Internal Fire, The Internal Combustion Engine 1673–1900
by C. Lyle Cummins, Jr.
“Never has there been a more appropriate time to pause and reflect on the train of events Otto and his struggling predecessors put into motion. Because, for better or worse, the internal-combustion engine changed human life.”
Those words were written in 2000, on the eve of the 125th anniversary of the modern IC engine when this book was last reprinted, and they are still apt, possibly more now that the IC engine is surely on its last leg.
First published in 1976 the book has become a standard work of reference. Both it and the 1989 edition by the Society of Automotive Engineers have been long out of print and while still easily found used, and at decent prices not far removed from the original MSRP, they are of course a dwindling resource. They were hardcovers whereas this newest version, by Octane Press, is a softcover so a reader might rightly wonder in what way this new edition is an improvement. The author’s Preface and Acknowledgments have carried over unchanged from the 2000 reprint which means, absent any guidance from the publisher, there is no way of knowing that Octane expended much effort in editing and typesetting the entire text anew which, obviously, then required a new Index. The Bibliography remained unchanged and is probably best taken as a list of source material Cummins drew on.
The book is one of the few to examine the whole arc of history prior to the internal-combustion engine, inefficient as it was and still is, becoming the de facto standard motive force. (Anything has to be better than gunpowder, right?) You could think of the title both in the literal sense of “internal combustion” but also figuratively as the “spark” in the minds of the numerous inventors and builders and engineers who move/d mankind forward.
It’s always a pleasure to read a book by someone who is so eminently qualified to write it. That is certainly the case with Lyle Cummins (b. 1930), the son of Cummins Engine founder, Clessie—largest builder of medium and large diesel engines in the world. Add to that his own professional background in various fields of engineering and his writing skills and you have a winning combination.
The depth of knowledge in this book is uncommon, even for engineers. But it is by no means a dry engineering book bristling with formulae and hard science, and certainly not a textbook. It is about the people who brought power to mankind . . . who collectively affected more people and made more world history than any dictator, king, general or president ever did. A particular line of inquiry he pursues is that engines cannot be meaningfully examined without also looking at the fuels specific to them.
Internal Fire has enough technical detail to enable one to tell what each of the many inventors actually contributed through history. It starts with the earliest engine types—internal and external combustion like the Newcomen engine and gunpowder-driven machines. It ends with speculation as to what the rest of the 21th century will bring. The content in between will surprise you, no question!
Not only is Internal Fire extremely well researched, documented and indexed, it is uncommon in that it breaks the rules regarding our tendency to forget and bury our engineering history and the people who made it.

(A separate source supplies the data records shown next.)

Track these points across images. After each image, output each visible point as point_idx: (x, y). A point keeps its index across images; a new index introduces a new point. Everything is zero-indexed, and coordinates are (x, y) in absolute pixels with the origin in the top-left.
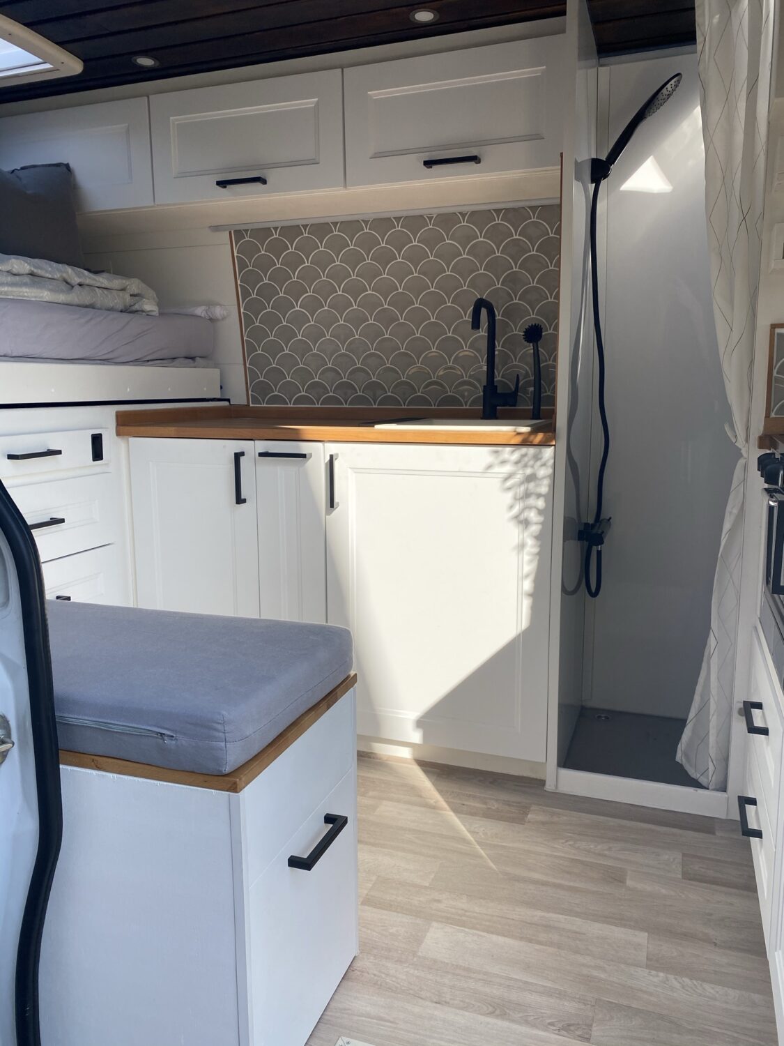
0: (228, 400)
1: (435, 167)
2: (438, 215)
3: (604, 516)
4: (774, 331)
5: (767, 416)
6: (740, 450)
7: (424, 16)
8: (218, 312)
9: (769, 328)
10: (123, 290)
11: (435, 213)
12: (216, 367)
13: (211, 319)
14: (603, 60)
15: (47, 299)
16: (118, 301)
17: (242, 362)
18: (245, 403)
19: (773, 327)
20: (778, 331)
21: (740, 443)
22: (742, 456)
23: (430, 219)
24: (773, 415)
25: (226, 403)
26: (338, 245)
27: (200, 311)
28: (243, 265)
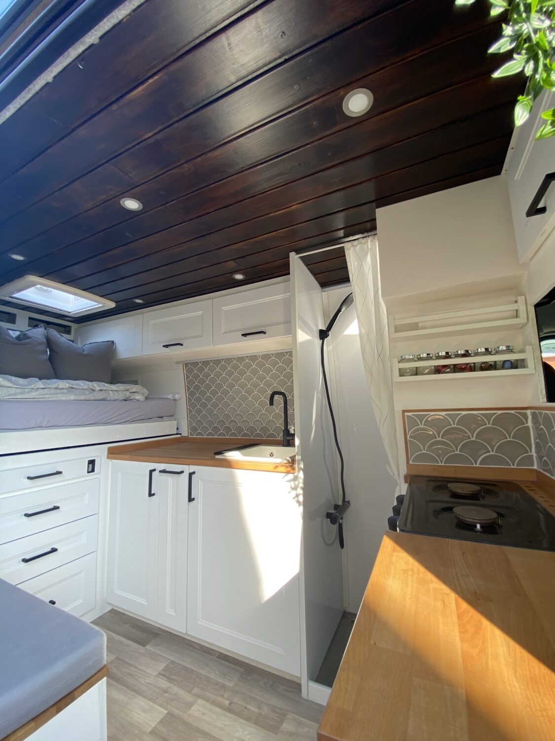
0: (181, 434)
1: (248, 336)
2: (263, 355)
3: (347, 500)
4: (404, 415)
5: (408, 462)
6: (397, 480)
7: (239, 277)
8: (177, 396)
9: (401, 412)
10: (128, 390)
11: (261, 354)
12: (175, 420)
13: (174, 400)
14: (323, 290)
15: (73, 399)
16: (121, 396)
17: (186, 417)
18: (187, 435)
19: (404, 411)
20: (406, 414)
21: (396, 477)
22: (398, 484)
23: (260, 356)
24: (411, 462)
25: (179, 436)
26: (224, 368)
27: (170, 397)
28: (188, 377)
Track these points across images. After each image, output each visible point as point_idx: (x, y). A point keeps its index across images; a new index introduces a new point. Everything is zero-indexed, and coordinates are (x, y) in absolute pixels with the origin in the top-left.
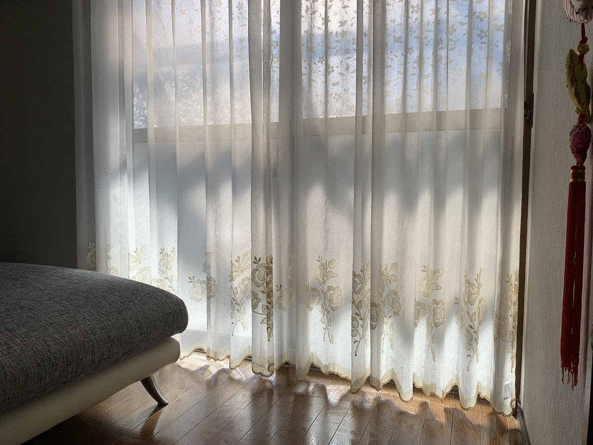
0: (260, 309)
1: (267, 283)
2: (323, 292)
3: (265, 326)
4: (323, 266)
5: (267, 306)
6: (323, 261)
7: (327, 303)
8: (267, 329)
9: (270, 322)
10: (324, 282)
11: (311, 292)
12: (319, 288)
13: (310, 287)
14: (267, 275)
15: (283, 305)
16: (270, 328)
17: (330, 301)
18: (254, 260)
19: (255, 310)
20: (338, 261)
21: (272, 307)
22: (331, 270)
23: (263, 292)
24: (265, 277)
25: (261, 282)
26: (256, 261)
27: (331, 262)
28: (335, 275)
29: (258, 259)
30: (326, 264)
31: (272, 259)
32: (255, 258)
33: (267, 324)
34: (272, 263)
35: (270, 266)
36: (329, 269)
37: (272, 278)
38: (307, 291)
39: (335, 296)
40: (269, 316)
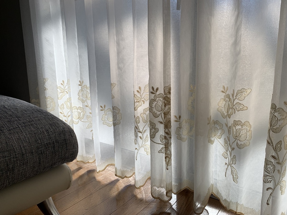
0: (158, 139)
1: (164, 114)
2: (227, 126)
3: (164, 156)
4: (229, 98)
5: (165, 137)
6: (230, 92)
7: (232, 140)
8: (166, 158)
9: (168, 152)
10: (229, 116)
11: (213, 125)
12: (223, 121)
13: (211, 121)
14: (165, 106)
15: (183, 136)
16: (168, 157)
17: (237, 137)
18: (151, 90)
19: (153, 140)
20: (249, 91)
21: (171, 138)
22: (239, 102)
23: (161, 123)
24: (163, 107)
25: (158, 113)
26: (153, 91)
27: (241, 92)
28: (245, 108)
29: (155, 89)
30: (233, 95)
31: (170, 89)
32: (153, 88)
33: (165, 154)
34: (170, 93)
35: (168, 96)
36: (236, 101)
37: (170, 109)
38: (208, 124)
39: (243, 132)
40: (167, 146)
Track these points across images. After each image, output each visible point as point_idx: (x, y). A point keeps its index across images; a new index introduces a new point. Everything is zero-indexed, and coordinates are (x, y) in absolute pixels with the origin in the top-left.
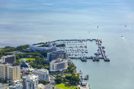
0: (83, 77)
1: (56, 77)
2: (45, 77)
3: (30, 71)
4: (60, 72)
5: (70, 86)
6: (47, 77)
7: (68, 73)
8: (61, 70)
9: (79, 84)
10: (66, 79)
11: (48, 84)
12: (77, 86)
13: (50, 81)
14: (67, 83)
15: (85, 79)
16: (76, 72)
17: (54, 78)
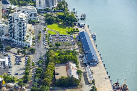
0: (79, 17)
1: (45, 17)
2: (33, 16)
3: (12, 8)
4: (49, 10)
5: (65, 27)
6: (35, 16)
7: (60, 12)
8: (50, 8)
9: (76, 25)
10: (59, 19)
11: (37, 25)
12: (74, 27)
13: (39, 21)
14: (60, 23)
15: (82, 19)
16: (69, 11)
17: (43, 17)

Cummins has used a difficult but bountiful resource for much of the work—patents. (He holds several himself.) Since engine development is largely through invention‚ there is much patent information from which to extract crucial pieces of industrial history. Not an easy task, however. In this work the author’s determined research shows through, often illustrating specific and critical patent claim language that literally affected the destiny of the world to come. Most researchers would not be able to justify that kind of depth.
If you are not interested in engines and their incredibly difficult development, you may not be able to stay with it. This reviewer did find himself trying to extract just a little bit more detail about engine features than could be gained from the 129 drawings provided.
If you do get into this book, you will definitely learn a whole lot—almost no matter what your background—and develop a new appreciation of the mechanical power that surrounds us.
As an aside, the 1976 original was self-published. Ever the historian, Cummins named his outfit Carnot Press. Nicholas Léonard Sadi Carnot (1796–1832) was the French military engineer often called “the father of thermodynamics” who gave the first sound theoretical description of a heat engine, now known as the Carnot Cycle.
Octane also publishes a companion volume, Diesel’s Engine: The Man, and the Evolution of the World’s Most Efficient Internal Combustion Motor (ISBN 9781642340549).